▶ _Exercise brief_
Among the records below, find each line that includes the string "pixels" and copy it.

Dataset entries
========================================================================

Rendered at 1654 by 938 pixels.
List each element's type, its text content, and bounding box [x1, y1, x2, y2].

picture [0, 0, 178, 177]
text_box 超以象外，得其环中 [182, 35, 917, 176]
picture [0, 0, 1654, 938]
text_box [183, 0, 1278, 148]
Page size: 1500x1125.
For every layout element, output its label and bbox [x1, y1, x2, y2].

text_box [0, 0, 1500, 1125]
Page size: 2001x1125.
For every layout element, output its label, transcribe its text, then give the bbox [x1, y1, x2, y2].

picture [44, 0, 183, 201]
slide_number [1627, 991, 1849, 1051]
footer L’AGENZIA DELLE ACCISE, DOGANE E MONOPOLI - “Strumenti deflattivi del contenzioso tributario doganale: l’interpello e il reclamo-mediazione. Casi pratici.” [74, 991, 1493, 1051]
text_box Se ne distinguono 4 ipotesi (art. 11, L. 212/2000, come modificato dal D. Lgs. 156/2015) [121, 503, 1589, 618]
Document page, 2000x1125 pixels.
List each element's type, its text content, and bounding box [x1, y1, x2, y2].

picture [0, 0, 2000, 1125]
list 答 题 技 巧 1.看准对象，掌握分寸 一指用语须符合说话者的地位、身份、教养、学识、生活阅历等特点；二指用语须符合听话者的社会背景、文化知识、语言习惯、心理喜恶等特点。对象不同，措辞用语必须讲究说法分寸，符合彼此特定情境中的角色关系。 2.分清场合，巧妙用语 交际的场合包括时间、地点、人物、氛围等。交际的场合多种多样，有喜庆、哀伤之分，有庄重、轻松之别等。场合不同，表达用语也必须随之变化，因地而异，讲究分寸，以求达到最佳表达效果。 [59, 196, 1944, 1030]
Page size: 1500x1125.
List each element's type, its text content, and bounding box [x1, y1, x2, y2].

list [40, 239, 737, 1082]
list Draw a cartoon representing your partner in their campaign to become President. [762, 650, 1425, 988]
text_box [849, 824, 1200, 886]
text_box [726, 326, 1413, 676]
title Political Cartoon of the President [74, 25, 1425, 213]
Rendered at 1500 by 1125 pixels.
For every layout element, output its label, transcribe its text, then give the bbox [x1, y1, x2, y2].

========================================================================

▶ _Response for this exercise_
Rendered at 1654 by 938 pixels.
Document page, 2000x1125 pixels.
Rendered at 1500 by 1125 pixels.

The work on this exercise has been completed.